* [RECORDS FOR THE EXERCISE]
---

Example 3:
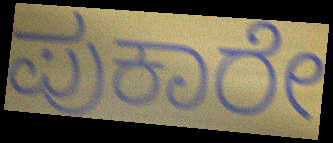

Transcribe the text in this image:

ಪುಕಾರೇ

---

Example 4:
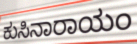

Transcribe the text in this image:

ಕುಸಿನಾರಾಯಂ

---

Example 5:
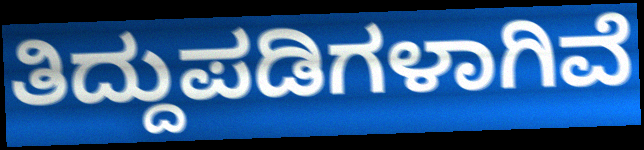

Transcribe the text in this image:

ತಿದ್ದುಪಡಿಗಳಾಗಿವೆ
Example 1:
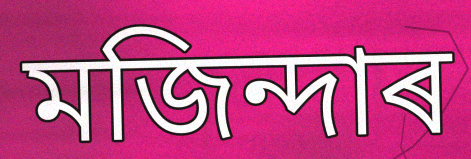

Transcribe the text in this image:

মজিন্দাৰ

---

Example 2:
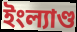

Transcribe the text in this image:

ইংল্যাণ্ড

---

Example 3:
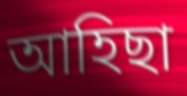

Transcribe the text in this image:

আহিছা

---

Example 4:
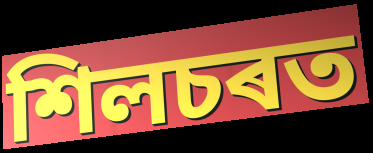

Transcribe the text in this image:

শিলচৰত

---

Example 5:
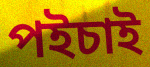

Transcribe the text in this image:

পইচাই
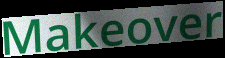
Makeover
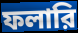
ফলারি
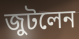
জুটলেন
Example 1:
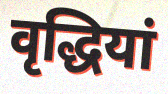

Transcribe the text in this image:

* [WHAT TO PRODUCE] With the pictures removed, please retype each record exactly.

* [REPLY]
---

Example 3:

Transcribe the text in this image:

ಪುಕಾರೇ

---

Example 4:

Transcribe the text in this image:

ಕುಸಿನಾರಾಯಂ

---

Example 5:

Transcribe the text in this image:

ತಿದ್ದುಪಡಿಗಳಾಗಿವೆ
Example 1:

Transcribe the text in this image:

মজিন্দাৰ

---

Example 2:

Transcribe the text in this image:

ইংল্যাণ্ড

---

Example 3:

Transcribe the text in this image:

আহিছা

---

Example 4:

Transcribe the text in this image:

শিলচৰত

---

Example 5:

Transcribe the text in this image:

পইচাই
Makeover
ফলারি
জুটলেন
Example 1:

Transcribe the text in this image:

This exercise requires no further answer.